Extract provided:
□ □ □
# Finalizing my Subwoofer Decision (I think...)



## Philm63 (Jan 1, 2015)

Ok, so the AVR has been upgraded to the Denon 4520, I added an Oppo 103D, the front 3 have been upgraded to the Chane A5rx-c's (L&R) and an A2rx-c (Center), the surrounds are Def Tech PM-800's (on-wall), but I'm still living with those two older, inadequate and grossly mismatched subs, one of which is now making a rather uncomfortable noise - I fear the old Klipsch is giving up the ghost.

Remembering back from my older posts; my room is large and open (>5000 cu ft - tall ceilings, etc.) and the two co-located but mismatched 10's just aren't doing it for me. Seeing as one of my current subs is on its last legs, I've picked up the pace on my research into a replacement. I intend, for now, to run with just one new sub to replace the two old ones, and have narrowed the field to the following three based on comparisons including size, power, frequency, and price (delivered):


SVS PB-2000: 12 inch, 500 W, 17 Hz (expect 2-3 deeper extension in-room); $800
HSU VTF-3 MK5: 15 inch, 600 W, 18 Hz (Ported), 22 Hz (Ported or Sealed); $888
HSU VTF-15H MK2: 15 inch, 600 W, 16 Hz (Ported, 22 Hz (Ported or Sealed); $1008

Not a lot of spread between prices, so any one of these would fit the budget. The low-end is very respectable on all three. The size of each cabinet and its associated WAF are quite acceptable for all three. 

What I am not sure of is the concept of "in-room extension" below rated frequencies, such as that stated in SVS's ratings for the PB-2000. What I _think_ this means is this; tests are done in anechoic or semi-anechoic conditions, and in a "real" room with reflections and open space, the rated frequency _could_ extend a bit lower.

I've done a fair bit of research but I'm still unclear on the importance of tuning the sub to the space (ported vs. sealed, or one or more of the ports plugged - assuming multiple ports; Q; etc.) This is an important factor in my decision on which sub to buy - would I benefit from having Q? Do I need a 15 inch driver or would a 12 do just fine for a hundred or two less? In the HSU's; is there really that much of a difference between 18 Hz and 16 Hz, and is that difference worth another 100 bucks? (I don't need the XLR inputs, BTW, so the difference in Hz is the only useful difference to me, I think...)
□ □ □
Entries:
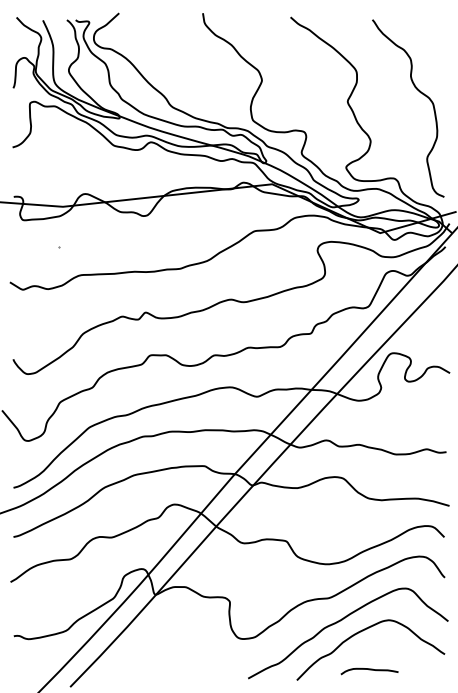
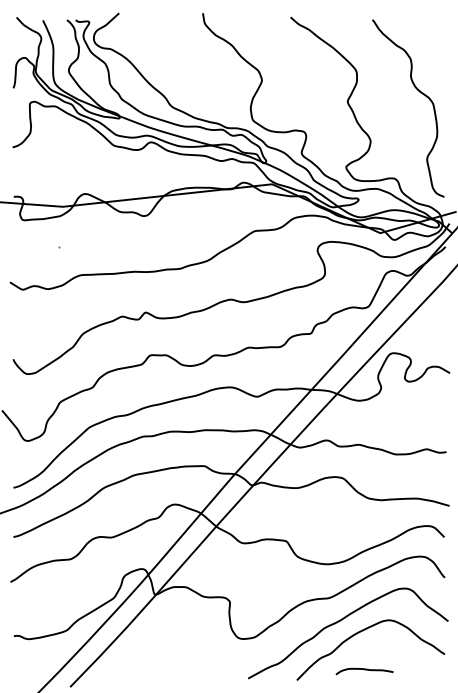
curve at (369, 670) position: (369, 670) -> (364, 670)
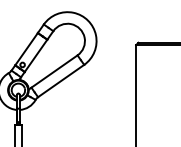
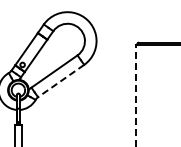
line at (60, 81): solid -> dashed
line at (136, 95): solid -> dashed
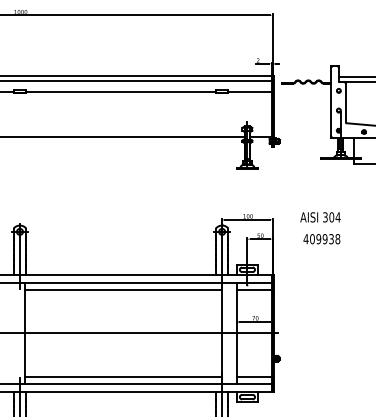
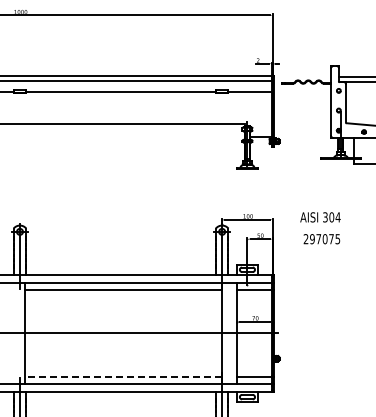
line at (123, 137) position: (123, 137) -> (123, 124)
text at (321, 239): 409938 -> 297075
line at (123, 376): solid -> dashed
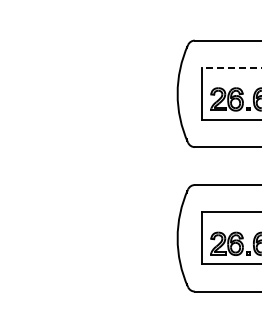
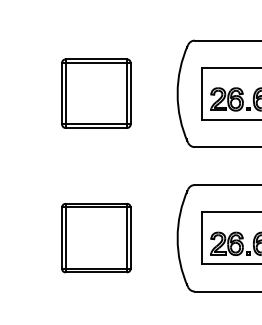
line at (231, 67): dashed -> solid
part at (96, 93): none -> present
part at (96, 238): none -> present
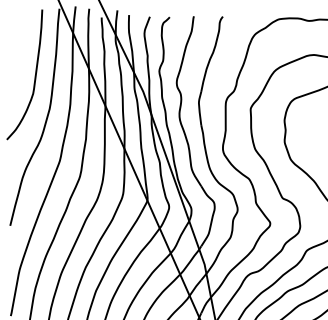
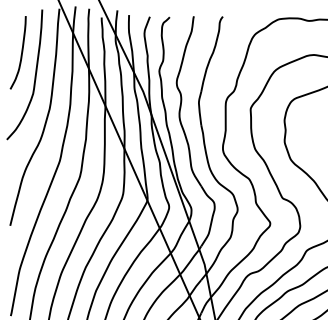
curve at (21, 52): none -> present
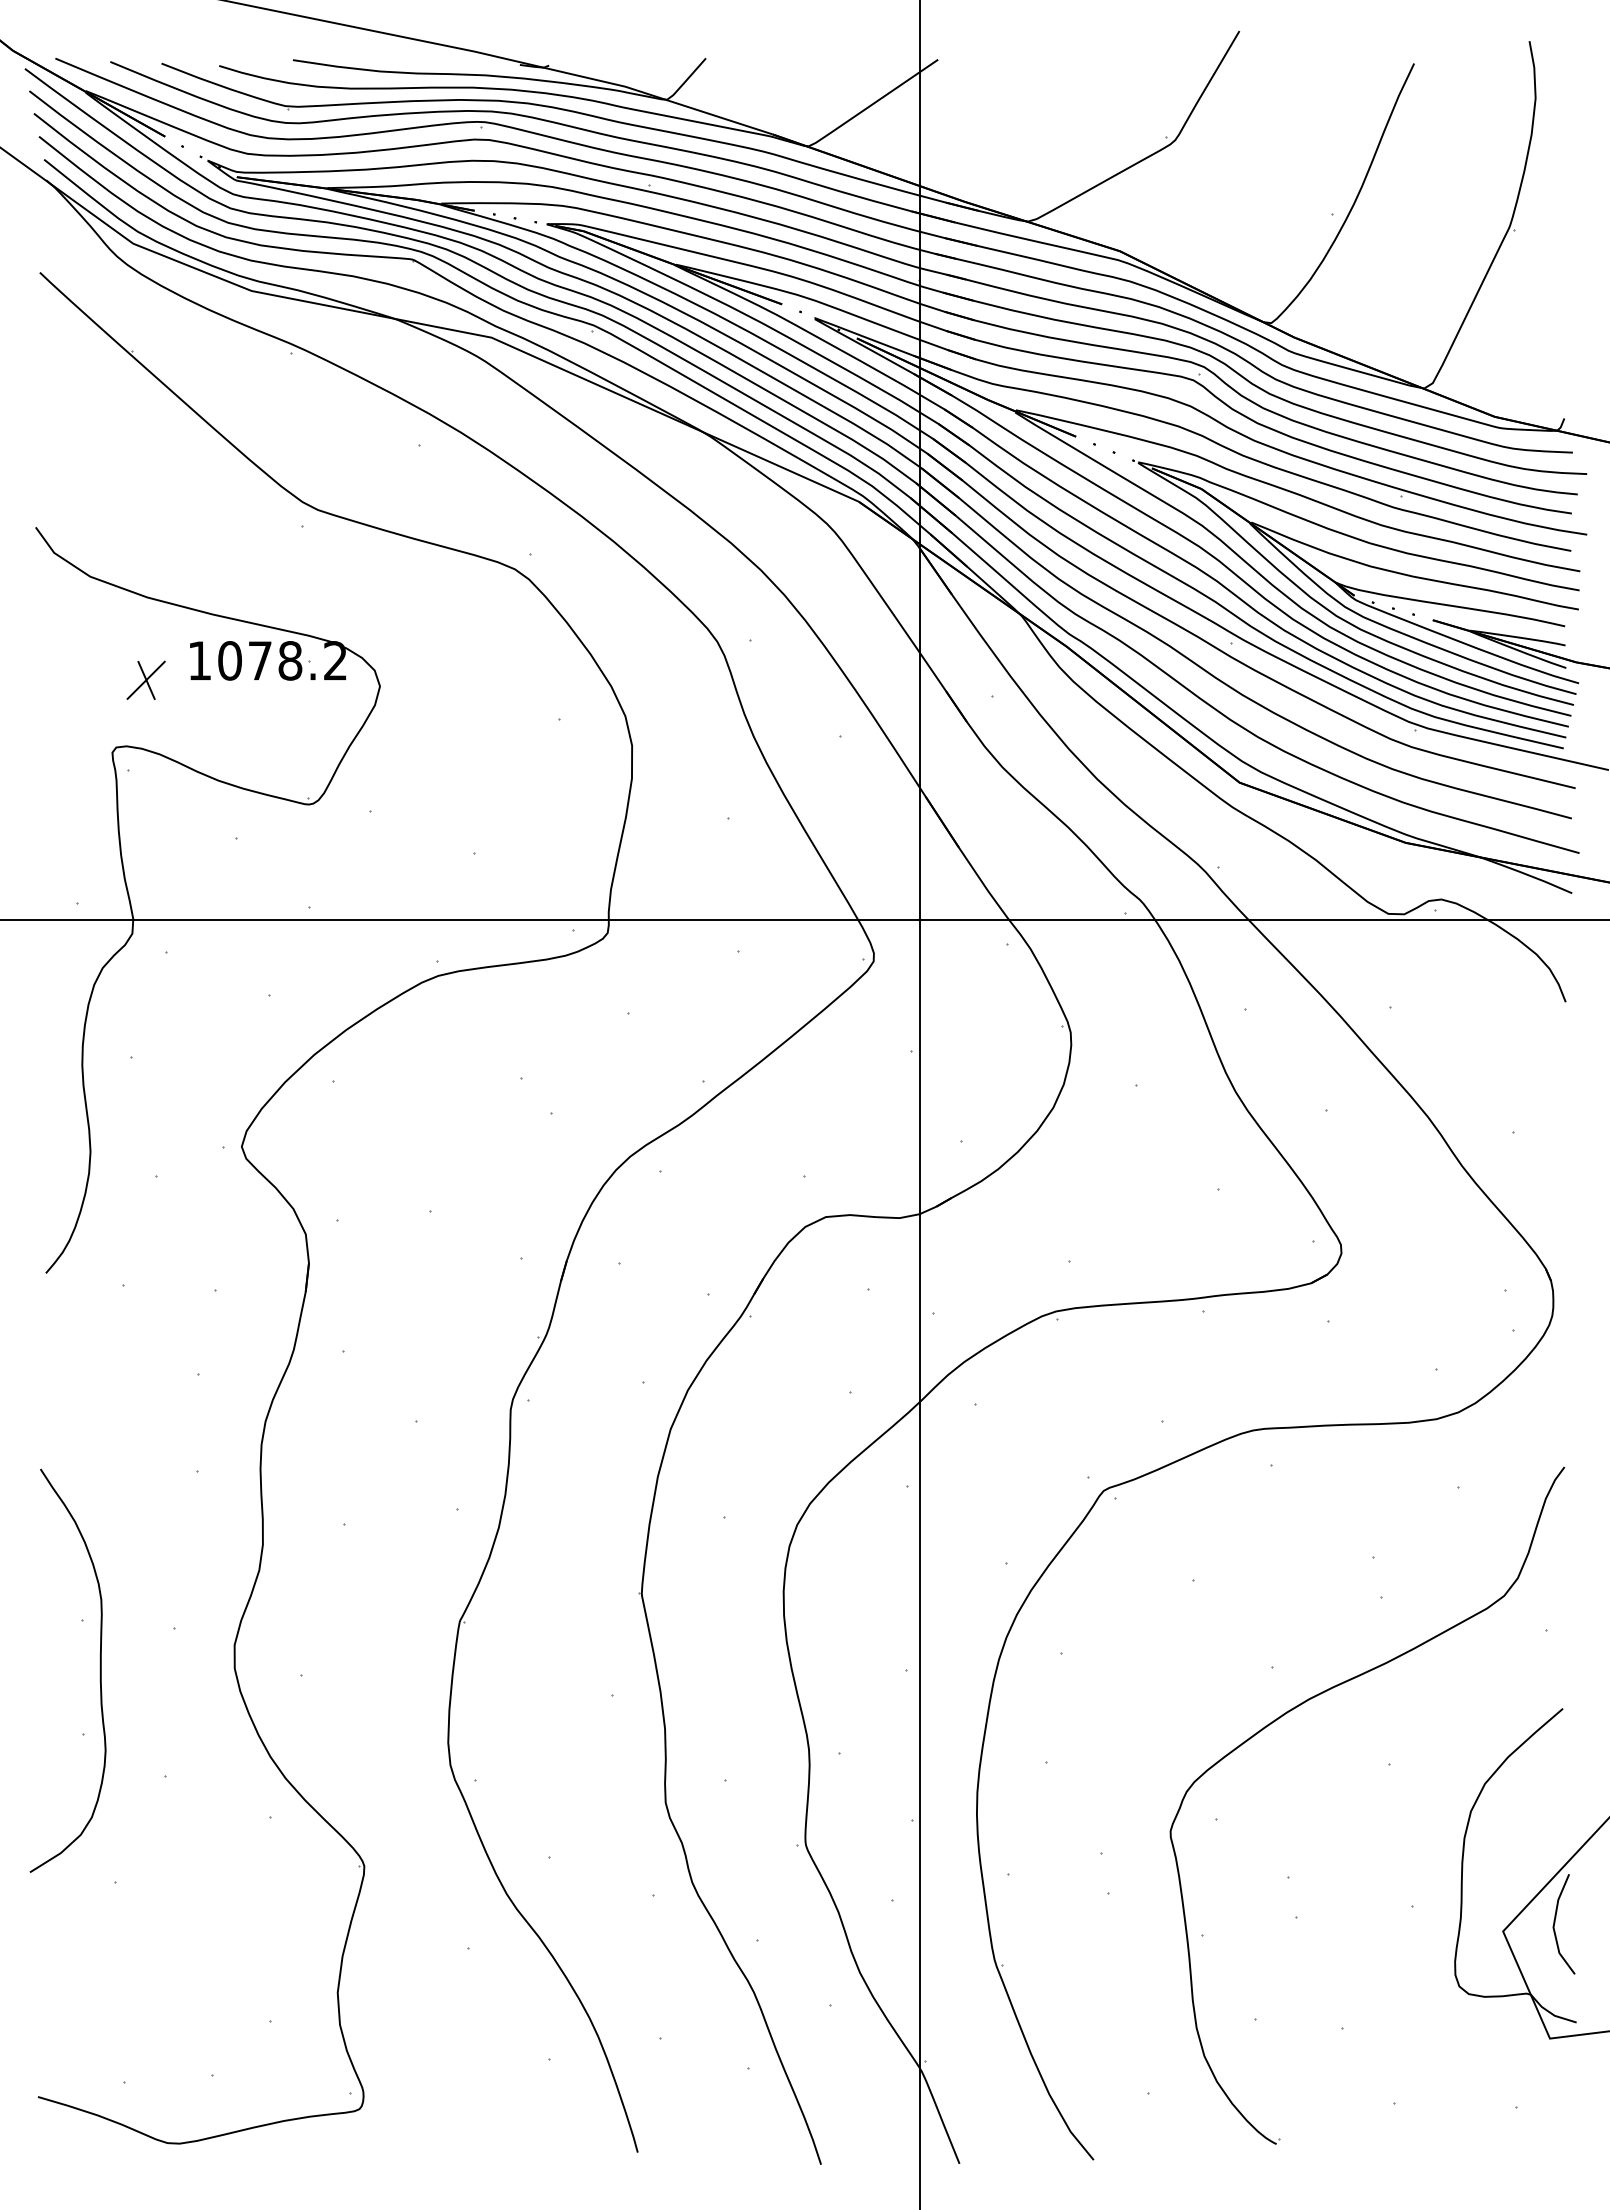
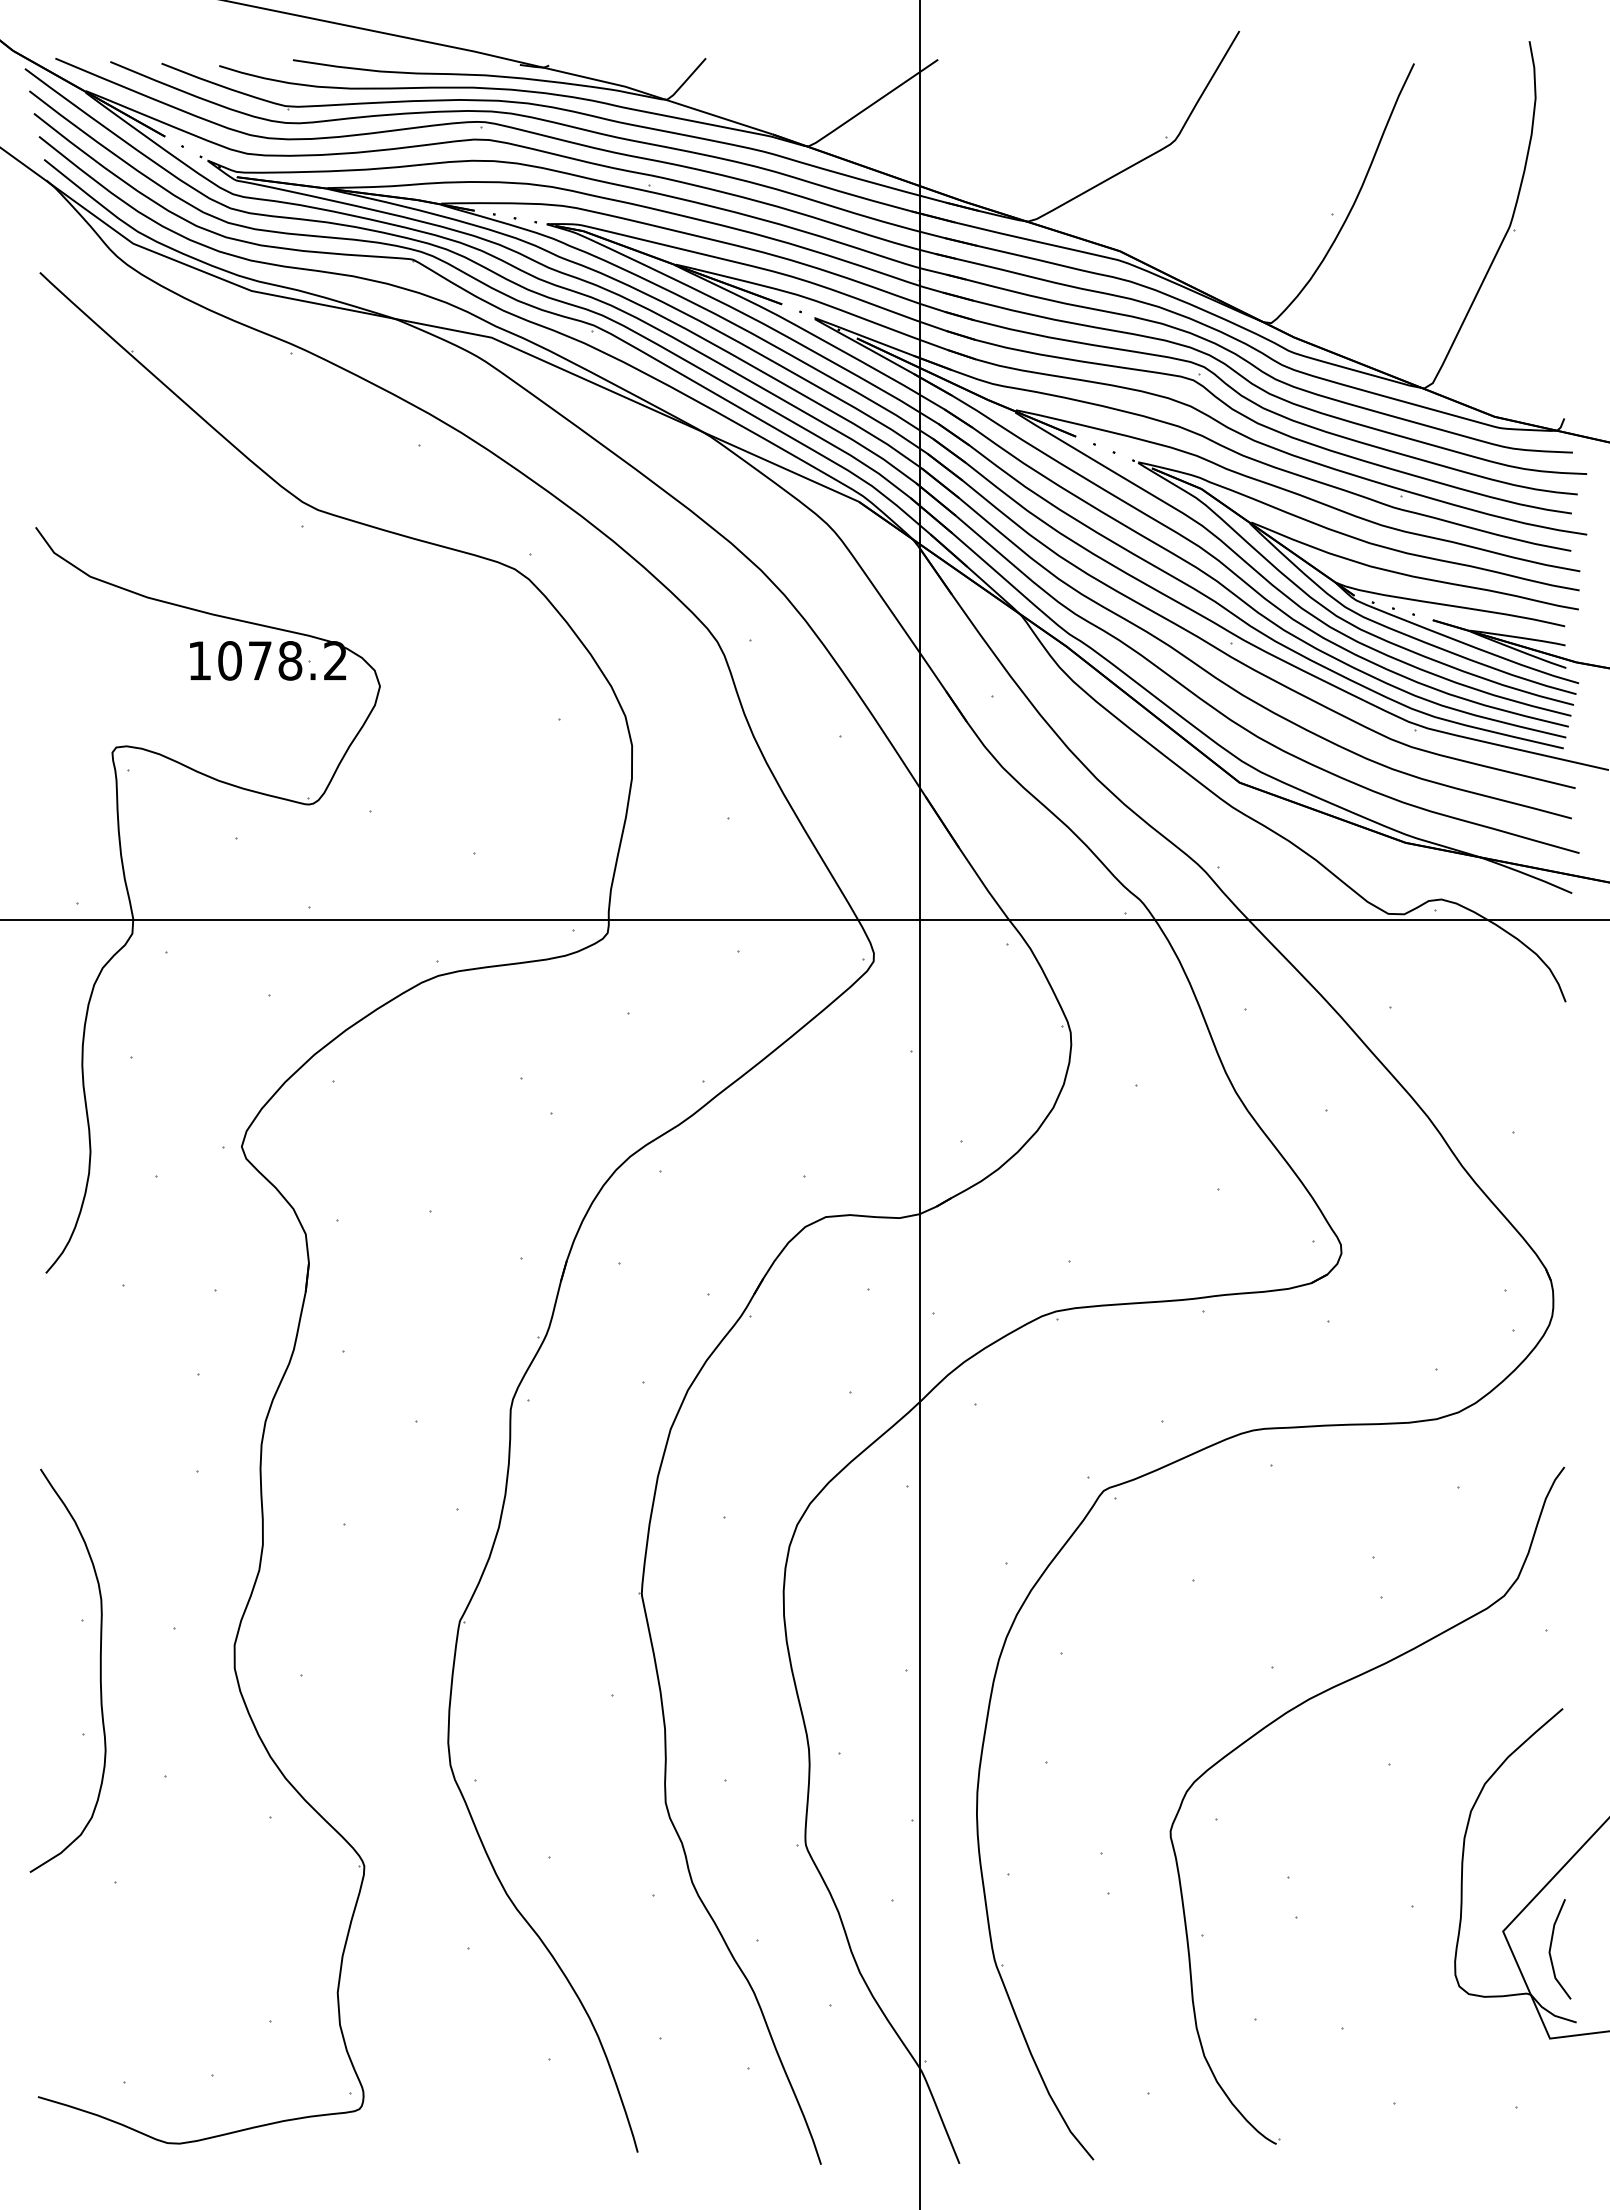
part at (145, 679): present -> none
line at (1555, 1923) position: (1555, 1923) -> (1551, 1948)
□ □ □
Objectives:
1. In the subwoofer forum post, why does the poster consider the difference in Hz the only useful difference between the two HSU models? Answer in one to three sentences.
2. Carry on the subwoofer forum post from its final sentence.
The rows above have nothing to do with the subwoofer forum post.

The replies:
1. The poster doesn't need the XLR inputs. That leaves the difference in Hz as the only one that matters to them.

2.
Also, should I expect a difference in my large open space between a 500 W, 12 inch sub and a 600 W, 15 inch sub with respect to how much air is being moved? Can I expect this difference to be noticeable - will I feel or hear a significant enough difference to justify the difference in cost? (cost is no longer the issue as I've narrowed it down to three within my budget - just looking to confirm where the $$$ are going).


----------



## theJman (Mar 3, 2012)

The PB2000 is certainly a nice subwoofer, but unless you're going to use at least a pair your space is simply too large for it to operate effectively. If you want noticeable bass response you'll really need to go with 15" or 18" drivers instead.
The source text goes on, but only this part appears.